With the growing problem of environmental degradation and pollutions that leads to serious issue like the global warming. The use of carbon credit is a boon to us to protect our nature and help it recuperate from all the damage.
Carbon credit is the result of a well planned concept which first originated in the year 1997 in Kyoto, Japan. Again this protocol was made official by 2001 when 191 countries shook on the concept and agreed that the plan of carbon neutralization is required to save our environment.
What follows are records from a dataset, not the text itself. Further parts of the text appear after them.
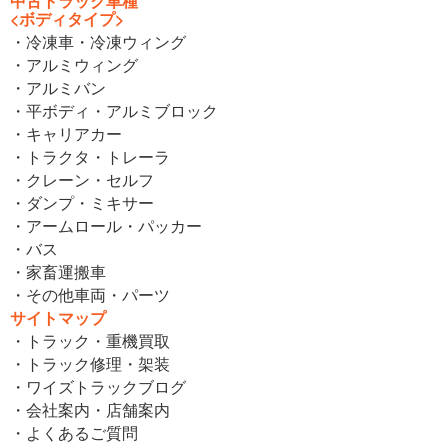
中古トラック車種
<ボディタイプ>
・冷凍車・冷凍ウィング
・アルミウィング
・アルミバン
・平ボディ・アルミブロック
・キャリアカー
・トラクタ・トレーラ
・クレーン・セルフ
・ダンプ・ミキサー
・アームロール・パッカー
・バス
・家畜運搬車
・その他車両・パーツ
サイトマップ
・トラック・重機買取
・トラック修理・架装
・ワイズトラックブログ
・会社案内・店舗案内
・よくあるご質問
Definition of Carbon credit
A carbon credit is a like a permit that allows companies to release one ton of carbon dioxide gas in a fixed period of time. This way it is easy to keep an eye on the companies to understand whether therecarbon neutral use is restricted enough.
Types of Carbon credit
• Voluntary emission reduction is a type of carbon credit that is basically used in exchange of co2 gas. This kind of exchange basically over the voluntary market for carbon credit. This carbon neutrality of the voluntary emission reduction helps in making 1 tonne of co2 gas. This ways the companies can self compensate for their use of co2 gas.
• Certified emission reduction as the name suggests it is a certified issue introduced by the united nation to stop the use of 1 tonne carbon dioxide gas. This carbon credit is basically issued for the projects on the greenhouse effects for reducing the use of this gas by using clean development mechanism.
Goal of carbon credits
The prime goal of the carbon credits is help industries and give them direction for the practise of low carbon dioxide emission. By using carbon credit a bar is setup on how much carbon or other green house gas would be used and how to regulate the emission of co2 gas into a restricted amount.
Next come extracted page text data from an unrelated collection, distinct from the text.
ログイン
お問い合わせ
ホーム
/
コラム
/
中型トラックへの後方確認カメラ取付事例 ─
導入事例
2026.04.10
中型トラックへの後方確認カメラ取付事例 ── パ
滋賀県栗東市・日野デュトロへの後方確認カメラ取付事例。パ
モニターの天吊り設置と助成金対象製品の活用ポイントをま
Also different projects of the emission of green house gas all around the world raises enough fund to use the credit for financing the carbon neutral effects. This scheme is between the trading partners and the people around the globe.
Trading carbon credit
According to the present rule the trading law allow transferring international credit transfer. Also carbon credit is used to trade on both private and public sectors. Most important part of the trade is the cost of the carbon credit.
It is determined based on the amount of demand and supply in market. Also the demand and supply difference varies greatly around one country to another making the price of the credit vary. There are few famous exchanges like the European Climate Exchange or the European Energy Exchange specialized specifically on the trade of the credit.
As carbon negative credits are proven to be effective it is not always possible for small investors to use this credit as investment. So the best solution is using the certified emission reduction (CERs) which is sold by large finance institution by using their carbon funds. This fund helps small investor to get a scope to take entry in market.